Article 8 (c) furthermore calls attention to vulnerable and marginalized groups, and
encourages non-discrimination and gender equality. As a human right, access to safe
drinking water and sanitation have become legally binding, according to the UN. Yet, as
described by Leb (2012), while there is a certain amount of international commitment to
the human right to water, it is in fact not a legally binding agreement, and about 25% of
the present state representatives did not vote on the resolution. Tremblay (2013) explains
that the right to water has not attained the status of customary international law because
the states are not consistently enforcing and implementing this right.

Exactly how to address equitable and reasonable water use remains subject to debate.
Issues of scale and quantities versus capabilities arise.
Goff & Crow (2014) critique the use of a minimum amount of water per person, and
explore the concept of water use for capabilities rather than set quantities per person or
household, and warn that, to resolve water inequity, other disciplines must be addressed to
resolve inequity on a scale beyond water alone. Merely replacing a set minimum amount
of water with a term such as ‘sufficient water’ may leave room for individuals with
characteristics requiring more water, but it may likewise be abused to mean as little as
possible for all people affected by the policy. Moreover, in considering capabilities and
different disciplines, it becomes ambiguous and culturally dependent which capabilities
and disciplines should be considered as most important. Zwarteveen & Boelens (2014)
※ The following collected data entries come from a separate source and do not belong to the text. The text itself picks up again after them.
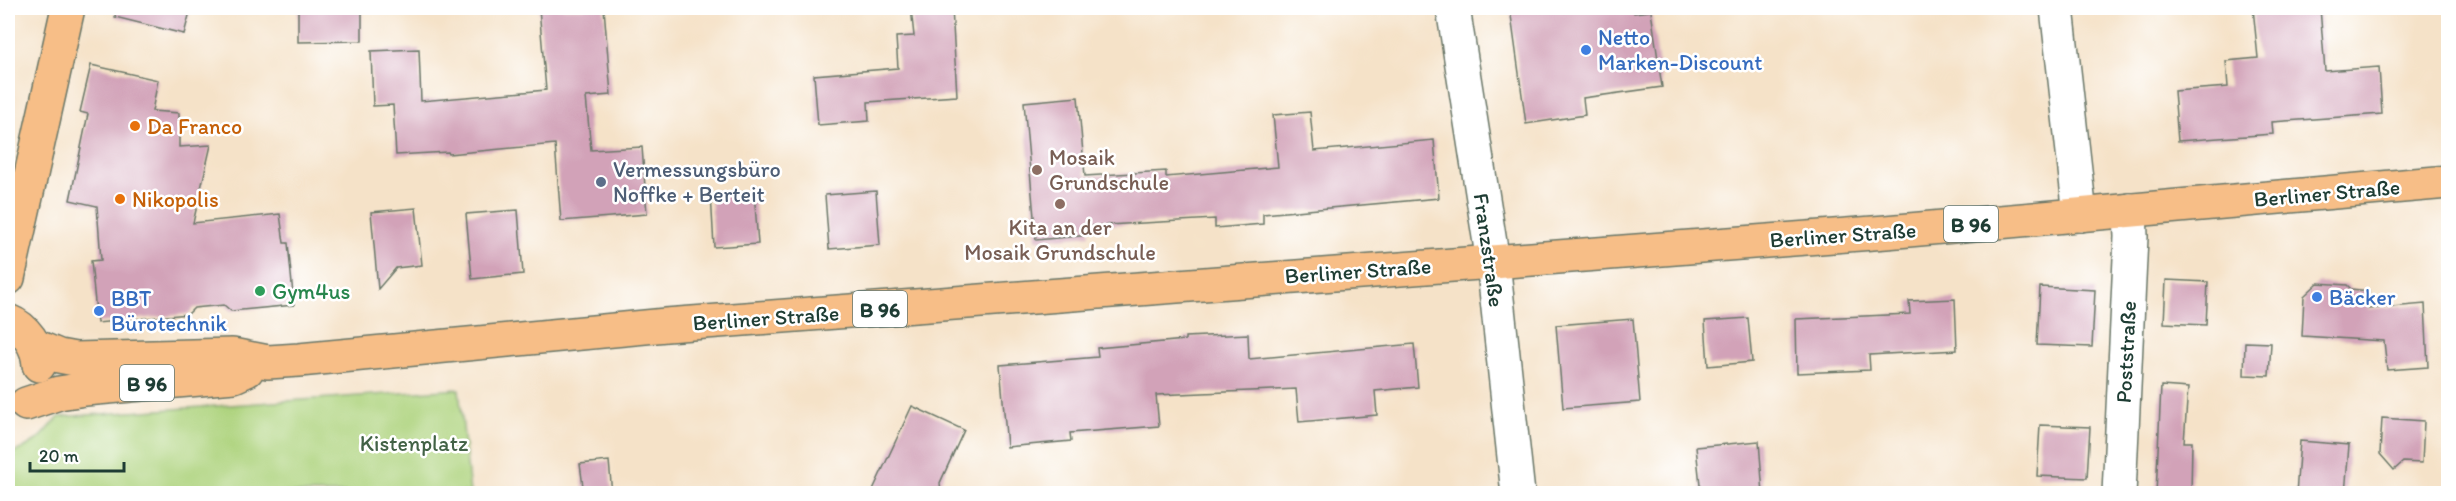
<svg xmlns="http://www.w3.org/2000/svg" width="2456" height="501" font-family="Itim,sans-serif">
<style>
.green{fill:#add37d;stroke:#668858;stroke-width:1.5}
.building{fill:#d2a2b8}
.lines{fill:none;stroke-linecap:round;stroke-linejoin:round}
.minor-casing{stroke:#6a7768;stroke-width:36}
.major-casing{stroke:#6a7768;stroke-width:36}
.minor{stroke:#fff;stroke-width:33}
.major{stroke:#f7be87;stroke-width:33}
.shop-dot{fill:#3f7fe0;stroke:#fff;stroke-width:2}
.food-dot{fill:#e8710a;stroke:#fff;stroke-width:2}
.education-dot{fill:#8d6e63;stroke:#fff;stroke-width:2}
.service-dot{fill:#5c6f8a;stroke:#fff;stroke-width:2}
.leisure-dot{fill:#2e9e5b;stroke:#fff;stroke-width:2}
.labels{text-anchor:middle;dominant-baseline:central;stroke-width:5;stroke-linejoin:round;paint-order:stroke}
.shield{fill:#fff;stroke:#627771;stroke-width:1.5}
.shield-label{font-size:21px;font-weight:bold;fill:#1f3d34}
.shop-label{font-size:22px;fill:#366cbe;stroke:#fff;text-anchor:start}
.food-label{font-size:22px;fill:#c56008;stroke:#fff;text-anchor:start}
.education-label{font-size:22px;fill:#785e54;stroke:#fff;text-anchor:start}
.service-label{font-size:22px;fill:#4e5e75;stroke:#fff;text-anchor:start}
.street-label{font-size:22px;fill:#1f3d34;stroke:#fff}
.leisure-label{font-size:22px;fill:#27864d;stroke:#fff;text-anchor:start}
.park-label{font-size:22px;fill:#426246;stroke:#fff}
</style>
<rect width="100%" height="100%" fill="#fff"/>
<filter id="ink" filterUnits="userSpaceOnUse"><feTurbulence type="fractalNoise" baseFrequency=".0167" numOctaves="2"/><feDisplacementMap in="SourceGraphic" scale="12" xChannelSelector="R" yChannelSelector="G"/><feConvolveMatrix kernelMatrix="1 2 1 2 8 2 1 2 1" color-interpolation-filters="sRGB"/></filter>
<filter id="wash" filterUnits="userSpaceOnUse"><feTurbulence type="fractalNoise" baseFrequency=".008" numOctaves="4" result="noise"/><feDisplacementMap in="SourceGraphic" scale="24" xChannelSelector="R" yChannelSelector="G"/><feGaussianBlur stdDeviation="1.35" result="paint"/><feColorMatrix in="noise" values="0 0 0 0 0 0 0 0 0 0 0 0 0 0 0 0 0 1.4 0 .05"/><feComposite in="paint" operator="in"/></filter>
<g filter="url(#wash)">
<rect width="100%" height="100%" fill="#f5e2c8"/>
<!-- green -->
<path class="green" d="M459 389 470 493H8V454L22 449 40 438 59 417Z"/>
<g id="blocks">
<!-- building -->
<g class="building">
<path d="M116 8H191L184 34 115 17Z"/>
<path d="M298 8H362V41L298 42Z"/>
<path d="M539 8H604L611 95 586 97 591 150 642 147 647 214 561 221 555 144 449 154 448 152 396 155 393 105 373 106 371 51 419 49 421 101 546 90Z"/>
<path d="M911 8H952L957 96 868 102 869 121 818 125 814 75 898 68 896 37 914 36Z"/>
<path d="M1510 8H1633L1634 13 1651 11 1662 87 1583 98 1585 115 1526 124Z"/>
<path d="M2253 8H2320L2325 71 2379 67 2382 114 2272 122 2273 134 2178 141 2174 91 2228 87 2226 61 2258 58Z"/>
<path d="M91 65 158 80 152 111 179 113V147L211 145 193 223 280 214 284 243H288L294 305 231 311 224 305 194 308 188 314 97 323 91 261 101 260 97 206 70 200 88 114 80 112Z"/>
<path d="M1078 97 1085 176 1166 171V177L1278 167 1273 115 1310 112 1314 151 1434 140 1439 198 1263 214V224L1215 228V219L1089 226 1090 235 1036 240 1024 102Z"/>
<path d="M754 191 758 244 714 247 711 194Z"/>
<path d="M876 191 880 245 829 249 825 195Z"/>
<path d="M416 208 422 265 396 268 378 289 371 212Z"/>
<path d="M518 210 523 274 472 279 466 214Z"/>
<path d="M2166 280 2208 282 2206 325 2164 323Z"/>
<path d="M2318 283 2347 285 2351 289 2369 291 2368 309 2425 304 2428 367 2387 370 2384 341 2302 336 2304 296Z"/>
<path d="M2040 287 2095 290 2092 347 2037 345Z"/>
<path d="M1955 299 1957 350 1869 355 1870 370 1797 373 1796 319 1910 314 1909 301Z"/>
<path d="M1748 318 1752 362 1708 366 1705 321Z"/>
<path d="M1633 319 1640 402 1563 408 1556 325Z"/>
<path d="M1248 334 1249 359 1414 344 1418 387 1375 391 1377 415 1299 422 1296 389 1156 395 1159 426 1070 433 1071 441 1007 447 1000 365 1098 357 1097 348 1185 340V337Z"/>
<path d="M2245 342 2271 343 2269 376 2244 375Z"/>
<path d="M2161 386 2188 388 2184 442H2192L2191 494H2156Z"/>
<path d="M912 406 964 430 940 483 941 494H871Z"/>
<path d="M2382 418 2424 421 2422 463 2403 462 2394 470 2380 454Z"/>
<path d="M2040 425 2090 427 2087 478 2037 476Z"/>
<path d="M1759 441 1763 494H1701L1696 447Z"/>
<path d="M2300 441 2349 445 2345 494H2296Z"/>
<path d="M609 461 612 494H584L580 464Z"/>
</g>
</g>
</g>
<g filter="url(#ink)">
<use href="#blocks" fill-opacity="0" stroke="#6a7768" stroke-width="1.5"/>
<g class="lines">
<!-- minor casing -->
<g class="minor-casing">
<g id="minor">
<path d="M1453 8 1493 262 1518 494"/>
<path d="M2057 8 2080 215"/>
<path d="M2119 494 2131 237 2130 210"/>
</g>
</g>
<!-- major casing -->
<g class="major-casing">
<g id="major">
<path d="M8 278 68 8"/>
<path d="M8 321C26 328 38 346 39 365"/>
<path d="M35 346 59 356 75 359 232 355 268 362 299 360 666 325 1886 232 2448 182"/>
<path d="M26 404 59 393 85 389 234 376 247 370"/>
</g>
</g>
<!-- minor -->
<use href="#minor" class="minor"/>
<!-- major -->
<use href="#major" class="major"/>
</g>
</g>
<!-- markers -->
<g class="shop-dot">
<circle cx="1586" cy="50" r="6"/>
<circle cx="2317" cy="297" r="6"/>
<circle cx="99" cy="311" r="6"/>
</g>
<g class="food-dot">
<circle cx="135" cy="126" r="6"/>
<circle cx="120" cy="199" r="6"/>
</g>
<g class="education-dot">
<circle cx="1037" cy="170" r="6"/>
<circle cx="1060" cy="204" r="6"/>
</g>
<circle class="service-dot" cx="601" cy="182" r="6"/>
<circle class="leisure-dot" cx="260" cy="291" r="6"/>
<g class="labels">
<!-- shield labels -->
<g class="shield">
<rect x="1944" y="206" width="54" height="36" rx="4.5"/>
<rect x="853" y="291" width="54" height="36" rx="4.5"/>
<rect x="120" y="365" width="54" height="36" rx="4.5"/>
</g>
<g class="shield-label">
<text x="1971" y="224">B 96</text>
<text x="880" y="309">B 96</text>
<text x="147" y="383">B 96</text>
</g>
<!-- shop labels -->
<g class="shop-label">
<text x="1598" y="37">Netto<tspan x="1598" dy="25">Marken-Discount</tspan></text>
<text x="2329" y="297">Bäcker</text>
<text x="111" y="298">BBT<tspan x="111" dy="25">Bürotechnik</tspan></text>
</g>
<!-- food labels -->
<g class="food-label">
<text x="147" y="126">Da Franco</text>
<text x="132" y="199">Nikopolis</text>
</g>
<!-- education labels -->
<g class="education-label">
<text x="1049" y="157">Mosaik<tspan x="1049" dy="25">Grundschule</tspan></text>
<text x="1060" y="227" text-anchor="middle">Kita an der<tspan x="1060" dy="25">Mosaik Grundschule</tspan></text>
</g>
<!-- service labels -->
<g class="service-label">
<text x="613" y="169">Vermessungsbüro<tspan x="613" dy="25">Noffke + Berteit</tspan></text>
</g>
<!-- street labels -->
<g class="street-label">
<text transform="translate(2327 193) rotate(-5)">Berliner Straße</text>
<text transform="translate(1843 235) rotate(-4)">Berliner Straße</text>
<text transform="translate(1489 250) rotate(82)">Franzstraße</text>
<text transform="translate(1358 271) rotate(-4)">Berliner Straße</text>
<text transform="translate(766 318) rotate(-4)">Berliner Straße</text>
<text transform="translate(2126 352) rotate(-87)">Poststraße</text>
</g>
<!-- leisure labels -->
<g class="leisure-label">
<text x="272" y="291">Gym4us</text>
</g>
<!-- park labels -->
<g class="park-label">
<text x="414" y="443">Kistenplatz</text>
</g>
</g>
<!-- margin -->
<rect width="2456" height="501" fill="none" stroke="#fff" stroke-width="30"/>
<!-- scale -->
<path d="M30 462v9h94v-9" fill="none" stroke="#1f3d34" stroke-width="3"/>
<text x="39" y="462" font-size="18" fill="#1f3d34" stroke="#ffffff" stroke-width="4.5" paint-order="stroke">20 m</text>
</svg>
posit that in discussing water and justice, the chosen discourse will determine how
equitable and reasonable access can be discussed, and therefore certain unequal power
balances are predetermined. The UN Watercourses Convention User’s Guide (para. 5.1.2)
mentions that distributive justice (equitably dividing both burdens and benefits) can only
be reached by procedural fairness (including minority groups in decision-making).